FSSA might face $10 million penalty over welfare-to-work rate

Posted in: Indiana, CCDBG/TANF
August 8, 2007

The federal government warned the state this week it faces a $10 million penalty for not moving enough welfare recipients into jobs and off public rolls in 2005.

The penalty, which a Family and Social Services Administration spokesman said the state will appeal, would mean the loss of approximately 5 percent of the state's federal block grant for Temporary Assistance to Needy Families. The grant pays for financial aid, job training, child care, child abuse prevention and other programs targeting Indiana's needy.

The news came in a letter sent Monday to FSSA Secretary Mitch Roob by Sidonie Squier, director of the Office of Family Assistance for the U.S. Department of Health and Human Services.

Indiana was the only state to receive such a warning letter for federal fiscal year 2005, the 12 months that ended Sept. 30, 2005, Squier said. Guam and the District of Columbia also received letters.

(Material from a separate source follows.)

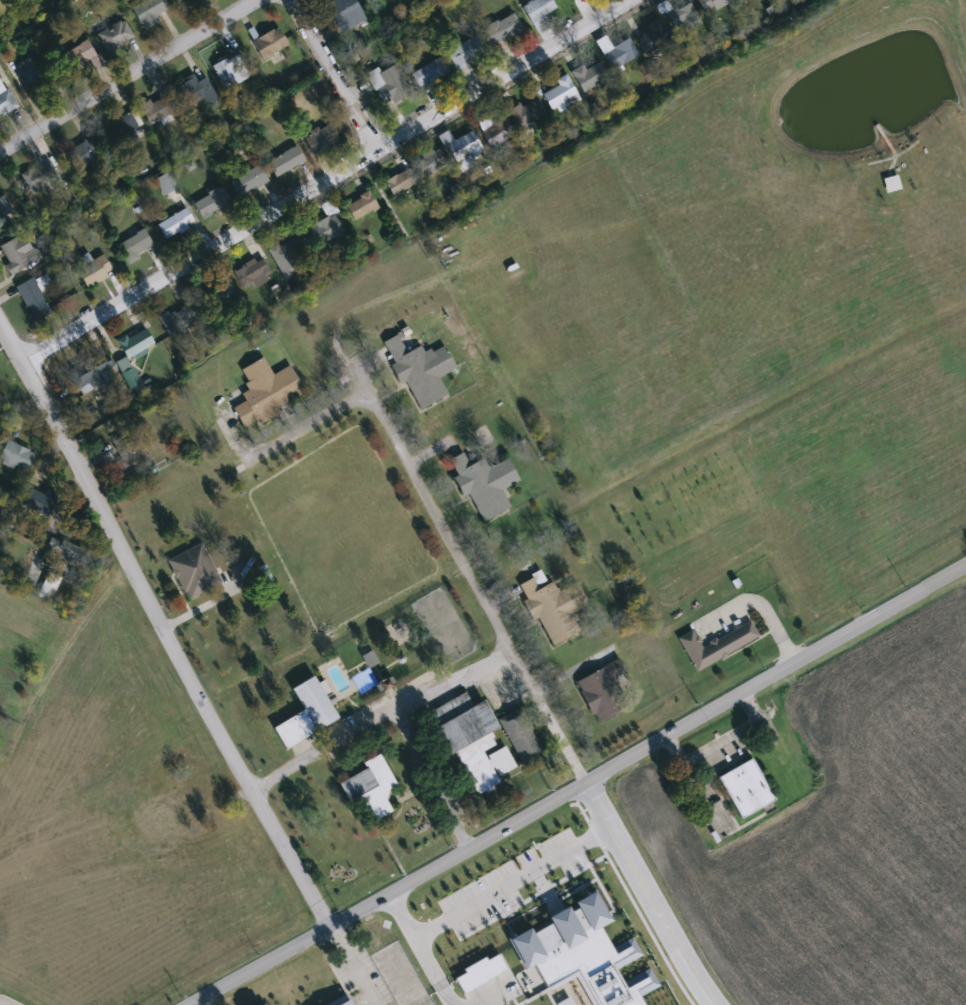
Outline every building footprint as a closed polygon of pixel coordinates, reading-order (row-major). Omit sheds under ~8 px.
[(325,5),(333,0),(354,0),(366,19),(343,34),(325,5)] [(522,7),(534,0),(552,0),(556,8),(543,16),(549,27),(538,34),(522,7)] [(711,14),(702,0),(731,0),(711,14)] [(693,17),(676,20),(675,11),(691,8),(693,17)] [(523,31),(492,47),(483,29),(514,13),(523,31)] [(650,29),(647,24),(660,18),(671,40),(644,54),(635,37),(650,29)] [(116,48),(105,31),(123,19),(134,36),(116,48)] [(253,41),(278,27),(288,46),(263,60),(253,41)] [(447,53),(476,35),(486,52),(457,70),(447,53)] [(74,68),(66,52),(91,39),(99,55),(74,68)] [(638,56),(612,71),(602,55),(629,39),(638,56)] [(62,78),(27,86),(21,62),(56,54),(62,78)] [(223,89),(214,63),(239,54),(248,80),(223,89)] [(449,72),(422,89),(412,75),(439,58),(449,72)] [(609,77),(584,93),(572,75),(598,59),(609,77)] [(393,104),(377,75),(395,64),(412,93),(393,104)] [(197,82),(206,78),(219,101),(207,107),(203,99),(188,107),(176,83),(193,74),(197,82)] [(16,107),(0,115),(0,75),(16,107)] [(580,100),(565,109),(563,104),(551,110),(542,95),(558,86),(555,81),(566,75),(580,100)] [(150,126),(140,107),(168,92),(178,110),(150,126)] [(513,106),(541,103),(543,121),(515,124),(513,106)] [(145,136),(116,146),(111,133),(122,129),(117,117),(136,111),(145,136)] [(515,134),(491,149),(479,129),(503,114),(515,134)] [(303,137),(330,123),(339,141),(312,154),(303,137)] [(443,134),(449,132),(452,140),(474,132),(481,152),(467,158),(470,167),(457,172),(443,134)] [(81,170),(68,155),(91,135),(104,150),(81,170)] [(269,161),(296,146),(305,161),(278,176),(269,161)] [(446,166),(423,175),(416,158),(439,149),(446,166)] [(22,172),(52,162),(58,182),(28,191),(22,172)] [(385,184),(408,164),(419,178),(396,197),(385,184)] [(239,197),(230,181),(259,165),(268,180),(239,197)] [(155,179),(169,172),(178,188),(164,195),(155,179)] [(203,220),(193,203),(222,186),(231,202),(203,220)] [(354,221),(345,206),(370,192),(378,207),(354,221)] [(16,224),(0,230),(0,195),(4,193),(16,224)] [(157,226),(185,207),(195,222),(167,241),(157,226)] [(296,245),(314,236),(309,226),(334,214),(343,233),(300,254),(296,245)] [(117,246),(143,229),(154,246),(127,263),(117,246)] [(0,247),(24,233),(39,259),(14,273),(0,247)] [(290,242),(298,273),(280,278),(272,247),(290,242)] [(114,272),(89,288),(78,270),(103,254),(114,272)] [(266,261),(268,280),(238,284),(236,264),(266,261)] [(17,286),(36,277),(42,290),(40,290),(51,311),(34,320),(17,286)] [(210,308),(201,292),(224,277),(234,294),(210,308)] [(202,320),(170,337),(159,317),(191,299),(202,320)] [(155,345),(129,360),(119,343),(144,327),(155,345)] [(455,365),(437,375),(446,391),(418,407),(402,379),(398,381),(388,363),(392,361),(380,340),(395,331),(405,349),(418,342),(424,353),(442,342),(455,365)] [(261,353),(271,370),(287,361),(303,389),(276,405),(278,410),(259,421),(257,417),(242,426),(230,406),(243,398),(237,389),(248,383),(238,367),(261,353)] [(109,359),(112,368),(101,373),(105,384),(76,395),(66,368),(91,358),(94,365),(109,359)] [(143,386),(132,392),(122,374),(132,368),(143,386)] [(120,470),(111,444),(133,435),(143,461),(120,470)] [(25,473),(0,463),(0,455),(6,440),(34,452),(25,473)] [(517,477),(499,487),(508,503),(480,518),(464,490),(460,493),(450,475),(456,472),(447,457),(461,449),(467,461),(480,453),(486,464),(504,454),(517,477)] [(56,498),(47,517),(23,506),(32,487),(56,498)] [(164,558),(182,591),(185,589),(189,596),(220,580),(199,539),(164,558)] [(50,602),(37,596),(49,572),(62,578),(50,602)] [(586,601),(569,611),(578,627),(550,643),(534,615),(530,617),(519,599),(523,597),(516,583),(530,575),(537,586),(549,579),(556,590),(574,579),(586,601)] [(676,636),(694,668),(718,654),(719,656),(726,653),(724,651),(755,633),(746,618),(714,637),(713,635),(706,639),(707,641),(700,645),(697,640),(699,639),(695,632),(693,634),(689,628),(676,636)] [(616,655),(574,679),(579,688),(576,689),(590,712),(592,711),(597,720),(617,709),(602,682),(624,670),(616,655)] [(284,747),(336,716),(311,674),(290,687),(302,707),(271,726),(284,747)] [(429,708),(463,689),(471,703),(482,697),(497,725),(489,729),(492,735),(490,736),(493,742),(480,749),(485,757),(486,757),(484,753),(502,743),(513,764),(496,773),(491,764),(489,765),(497,779),(490,783),(492,786),(484,790),(482,787),(476,790),(452,748),(446,751),(432,725),(437,723),(429,708)] [(495,716),(519,763),(542,751),(517,704),(495,716)] [(337,781),(346,799),(360,792),(373,817),(389,808),(383,797),(386,786),(394,782),(377,752),(362,761),(364,766),(337,781)] [(772,797),(739,815),(716,775),(749,757),(772,797)] [(572,898),(577,905),(571,909),(567,902),(546,913),(549,920),(533,929),(529,923),(505,937),(523,969),(532,963),(547,990),(575,974),(592,1004),(643,1004),(638,996),(659,984),(648,966),(623,980),(616,969),(642,954),(632,935),(611,946),(600,926),(612,919),(593,886),(572,898)] [(505,967),(462,991),(454,976),(464,970),(462,966),(484,954),(486,957),(497,951),(505,967)] [(344,992),(321,1004),(351,1004),(344,992)]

Indiana is among states anticipating such penalties for the current federal fiscal year that ends next month because of new rules under the Deficit Reduction Act of 2005. However, the penalty for fiscal year 2005 represents an additional setback to FSSA at a time when it is revamping its programs for welfare, food stamps and Medicaid by outsourcing data processing to a team of vendors led by IBM Corp. under a 10-year, $1.16 billion contract.

"This is the danger if we don't change our system: $10 million in penalties," FSSA spokesman Marcus Barlow said.

The IBM contract, which began this year, is under threat elsewhere in the nation's capital. The U.S. House of Representatives has passed a new farm bill that would bar outsourcing eligibility for food stamps. Roob has said it would cost Indiana $125 million to cancel the IBM contract.

Squier said her agency was penalizing Indiana for falling short of its target for the rate of TANF households participating in job training. Indiana's target was 33.4 percent, but its rate was only 30.9 percent, she said.

Barlow said nearly every state is on track to fail a tougher new federal work participation standard set forth in the Deficit Reduction Act, but Squier challenged that notion.

"We think the states can meet the rates," Squier said.

Barlow said FSSA's poor performance in moving adult TANF recipients into the work force underscores the need to reform its welfare eligibility systems. Caseworkers now are buried in paperwork, leaving them too little time to make meaningful progress in helping people leave welfare rolls for jobs.

Under the IBM contract, about 1,500 FSSA employees left the agency in March for jobs with the vendors, who now will process the personal data needed to determine eligibility. About 700 welfare case workers remain with FSSA.

"The state employees that we've kept on can concentrate on helping people get from welfare to work. Right now, people are just getting lost in the system," Barlow said.